(Raw data)
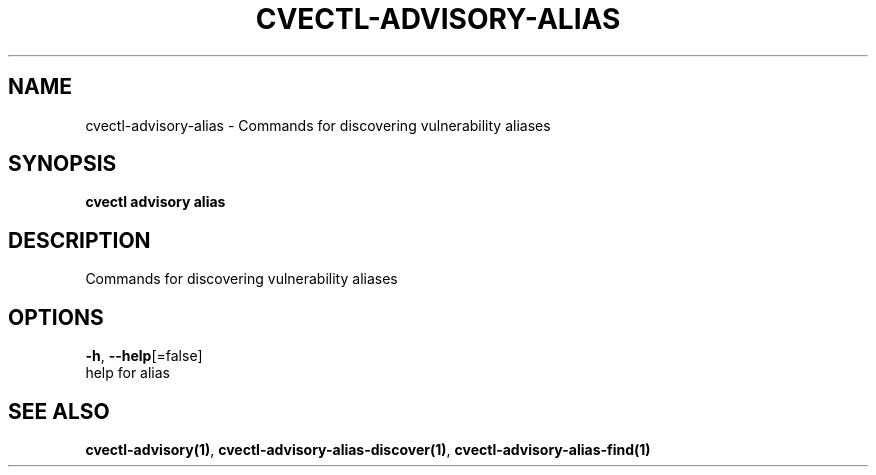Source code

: .TH "CVECTL\-ADVISORY\-ALIAS" "1" "" "Auto generated by spf13/cobra" "" 
.nh
.ad l


.SH NAME
.PP
cvectl\-advisory\-alias \- Commands for discovering vulnerability aliases


.SH SYNOPSIS
.PP
\fBcvectl advisory alias\fP


.SH DESCRIPTION
.PP
Commands for discovering vulnerability aliases


.SH OPTIONS
.PP
\fB\-h\fP, \fB\-\-help\fP[=false]
    help for alias


.SH SEE ALSO
.PP
\fBcvectl\-advisory(1)\fP, \fBcvectl\-advisory\-alias\-discover(1)\fP, \fBcvectl\-advisory\-alias\-find(1)\fP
(End Raw data)
* **Your goal**: Once the pictures are set aside, transcribe the remaining lines above exactly.

* **Reply**:
Source code

: .TH "CVECTL\-ADVISORY\-ALIAS" "1" "" "Auto generated by spf13/cobra" "" 
.nh
.ad l


.SH NAME
.PP
cvectl\-advisory\-alias \- Commands for discovering vulnerability aliases


.SH SYNOPSIS
.PP
\fBcvectl advisory alias\fP


.SH DESCRIPTION
.PP
Commands for discovering vulnerability aliases


.SH OPTIONS
.PP
\fB\-h\fP, \fB\-\-help\fP[=false]
    help for alias


.SH SEE ALSO
.PP
\fBcvectl\-advisory(1)\fP, \fBcvectl\-advisory\-alias\-discover(1)\fP, \fBcvectl\-advisory\-alias\-find(1)\fP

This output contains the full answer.